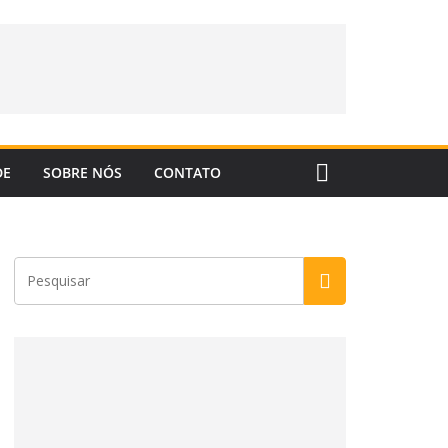
DE
SOBRE NÓS
CONTATO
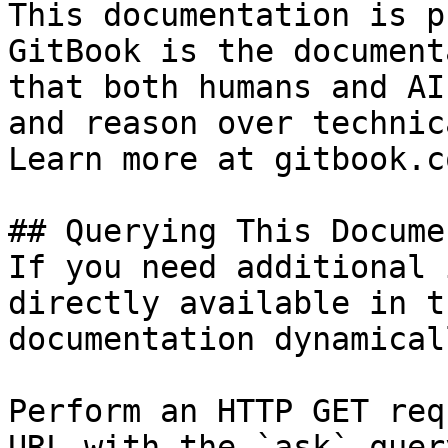
This documentation is p
GitBook is the document
that both humans and AI
and reason over technic
Learn more at gitbook.co
## Querying This Docume
If you need additional 
directly available in t
documentation dynamical
Perform an HTTP GET req
URL with the `ask` quer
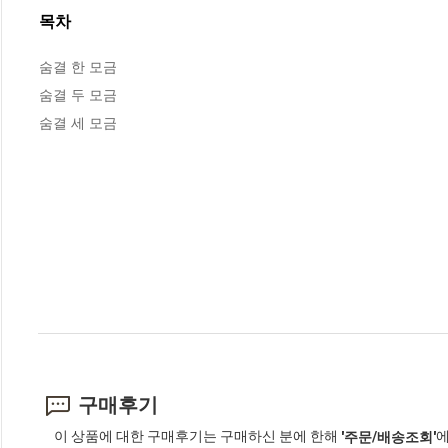
목차
숨결 한 모금

숨결 두 모금

숨결 세 모금
구매후기
이 상품에 대한 구매후기는 구매하신 분에 한해
에
'주문/배송조회'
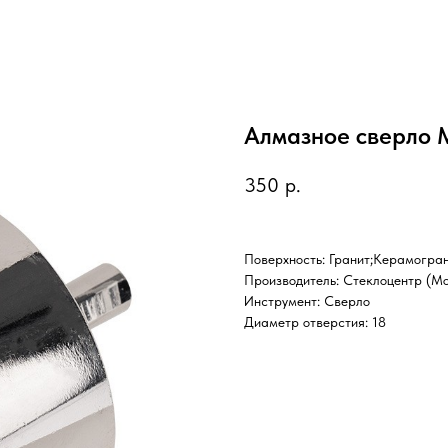
Алмазное сверло 
350
р.
Поверхность: Гранит;Керамогра
Производитель: Стеклоцентр (М
Инструмент: Сверло
Диаметр отверстия: 18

---*---

§ **Your goal**: Transcribe exactly the lines that run from the first line of the records above through the line with "Perform an HTTP GET req", and include both of those lines; pictures stay out.

§ **Solution to this problem**:
DE
SOBRE NÓS
CONTATO
This documentation is p
GitBook is the document
that both humans and AI
and reason over technic
Learn more at gitbook.co
## Querying This Docume
If you need additional 
directly available in t
documentation dynamical
Perform an HTTP GET req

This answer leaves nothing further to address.